Paesaggi rubati con le serre

Nella Bassa Bergamasca distese infinite stanno deturpando il territorio. La denuncia del circolo Legambiente “Serio e Oglio” per contrastarne gli impatti

Serre

In un’epoca in cui il tempo rappresenta una risorsa rara un’insalata in busta pronta all’uso può aiutarci, almeno pensiamo. È semplice: basta aprire, condire e mangiare. Ma ci siamo mai chiesti quanto ci costa questa “comodità”?
Lo sanno bene i membri del circolo Legambiente “Serio e Oglio”, che in pochi anni hanno visto cambiare il loro territorio a causa della diffusione incontrollata delle serre. Una vera e propria invasione, resa possibile da lacune normative che hanno permesso la deturpazione del paesaggio della bassa bergamasca, non solo a livello visivo ma anche con importanti conseguenze sull’ambiente. «L’attività agricola nella nostra zona è ormai attraversata da profonde innovazioni industriali – dichiara il presidente del circolo, Paolo Falbo – Paesi che prima erano immersi in campagne verdi ora sono circondati da distese di cellophane a 360°. Questo stravolgimento influisce sulla qualità della vita di intere comunità e rende la situazione preoccupante, perché manca un tavolo di regia di livello provinciale e regionale che se ne occupi». Per questa ragione il circolo ha elaborato il “Dossier serre”, un documento che, dati alla mano, denuncia il fenomeno e il suo impatto. Secondo l’analisi sono 2.300 gli ettari di terreno agricolo ricoperti da serre nell’intera Lombardia, tanti. Numeri che zoomando nelle province di Mantova e Bergamo diventano impressionanti: rispettivamente 968 e 800 ettari.
«Gli agglomerati di serre hanno un impatto notevole sia da un punto di vista urbanistico che ambientale – continua il presidente – la loro struttura fatta di coperture in materiali plastici rende impermeabile il terreno agricolo, esponendolo a rischio idrogeologico in caso di forti fenomeni atmosferici. Inoltre, le tipologie di colture privilegiate sono gli ortaggi a rapido ciclo, come le insalate, per cui si arriva anche a tredici cicli annui.

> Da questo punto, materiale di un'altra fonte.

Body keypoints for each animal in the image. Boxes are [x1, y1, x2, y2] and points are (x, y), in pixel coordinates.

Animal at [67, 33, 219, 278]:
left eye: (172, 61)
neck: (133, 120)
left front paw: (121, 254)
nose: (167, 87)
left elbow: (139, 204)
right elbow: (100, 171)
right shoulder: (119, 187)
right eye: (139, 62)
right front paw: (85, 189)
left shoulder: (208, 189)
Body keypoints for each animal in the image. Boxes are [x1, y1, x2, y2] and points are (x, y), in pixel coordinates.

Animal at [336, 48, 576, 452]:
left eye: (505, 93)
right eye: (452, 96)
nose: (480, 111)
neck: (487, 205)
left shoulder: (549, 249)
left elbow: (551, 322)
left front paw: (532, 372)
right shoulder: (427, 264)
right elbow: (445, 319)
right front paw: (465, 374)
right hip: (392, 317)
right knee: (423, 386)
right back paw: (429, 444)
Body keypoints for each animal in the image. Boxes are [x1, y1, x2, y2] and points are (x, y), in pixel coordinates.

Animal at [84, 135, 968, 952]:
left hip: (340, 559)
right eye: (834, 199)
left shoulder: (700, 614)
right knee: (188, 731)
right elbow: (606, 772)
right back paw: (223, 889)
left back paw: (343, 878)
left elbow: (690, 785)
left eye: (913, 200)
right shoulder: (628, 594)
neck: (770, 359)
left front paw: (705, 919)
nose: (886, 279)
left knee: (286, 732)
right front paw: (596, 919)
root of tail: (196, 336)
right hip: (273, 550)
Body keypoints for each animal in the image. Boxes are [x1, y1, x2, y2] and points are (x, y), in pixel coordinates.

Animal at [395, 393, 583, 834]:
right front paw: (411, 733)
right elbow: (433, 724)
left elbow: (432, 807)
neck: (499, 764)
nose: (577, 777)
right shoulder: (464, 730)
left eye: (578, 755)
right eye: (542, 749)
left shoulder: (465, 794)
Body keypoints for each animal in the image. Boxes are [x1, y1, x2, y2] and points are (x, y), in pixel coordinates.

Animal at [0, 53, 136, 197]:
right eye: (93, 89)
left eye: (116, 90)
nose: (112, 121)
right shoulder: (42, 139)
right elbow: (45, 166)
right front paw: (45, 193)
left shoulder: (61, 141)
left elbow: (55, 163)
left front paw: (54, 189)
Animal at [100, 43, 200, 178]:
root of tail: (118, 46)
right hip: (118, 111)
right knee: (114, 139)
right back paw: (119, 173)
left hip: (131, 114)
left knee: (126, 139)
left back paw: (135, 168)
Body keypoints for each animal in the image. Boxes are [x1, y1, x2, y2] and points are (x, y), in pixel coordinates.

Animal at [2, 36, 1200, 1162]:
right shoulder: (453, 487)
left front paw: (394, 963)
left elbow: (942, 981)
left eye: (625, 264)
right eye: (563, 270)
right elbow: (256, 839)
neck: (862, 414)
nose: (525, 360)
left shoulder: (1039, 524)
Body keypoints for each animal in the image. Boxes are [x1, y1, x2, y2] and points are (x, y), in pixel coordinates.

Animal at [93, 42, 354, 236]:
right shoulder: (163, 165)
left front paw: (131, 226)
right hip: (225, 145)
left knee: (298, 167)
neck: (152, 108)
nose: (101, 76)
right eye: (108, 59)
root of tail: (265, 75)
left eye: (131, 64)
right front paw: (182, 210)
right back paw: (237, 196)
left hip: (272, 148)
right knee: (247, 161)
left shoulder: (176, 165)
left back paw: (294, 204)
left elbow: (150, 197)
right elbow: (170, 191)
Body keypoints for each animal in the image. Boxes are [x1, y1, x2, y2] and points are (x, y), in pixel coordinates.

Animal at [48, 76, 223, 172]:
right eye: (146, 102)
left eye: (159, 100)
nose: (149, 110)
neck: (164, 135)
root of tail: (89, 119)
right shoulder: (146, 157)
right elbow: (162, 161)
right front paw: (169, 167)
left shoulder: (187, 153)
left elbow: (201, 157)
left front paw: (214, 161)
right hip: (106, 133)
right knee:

Questo comporta un utilizzo massiccio di pesticidi, antiparassitari e antimicotici a ogni ciclo, che portano a un vero e proprio bombardamento chimico del suolo». Ma non finisce qui: per garantire prezzi finali competitivi, si ricorre a una manodopera sottopagata e priva dei diritti fondamentali degli operai. A Telgate un’intera comunità indiana e pachistana lavora nelle serre e in paese si è costituito una sorta di ghetto etnico. Per chiudere il cerchio, il degrado paesaggistico degli impianti ha portato a una perdita di valore degli immobili del 30% nelle zone più interessate.
In attesa della richiesta di riesame della legislazione in materia di serre fatta alla Regione Lombardia, i soci del circolo “Serio e Oglio” sono riusciti a costituire un tavolo di lavoro insieme a sindaci e assessori dei Comuni coinvolti. Grazie alle loro pressioni hanno ottenuto l’approvazione di mozioni per introdurre delle normative che prevedono dei massimali più restrittivi. Martinengo e Romano di Lombardia sono stati i primi Comuni ad adottare la mozione, mentre si attende conferma da Ghisalba e Cividate al Piano. «Un buon risultato, che ha dimostrato che se un fenomeno viene denunciato e riconosciuto può trovare riscontro e sensibilità – conclude Paolo Falbo – ora speriamo di coinvolgere altre realtà del territorio che sostengano la nostra causa».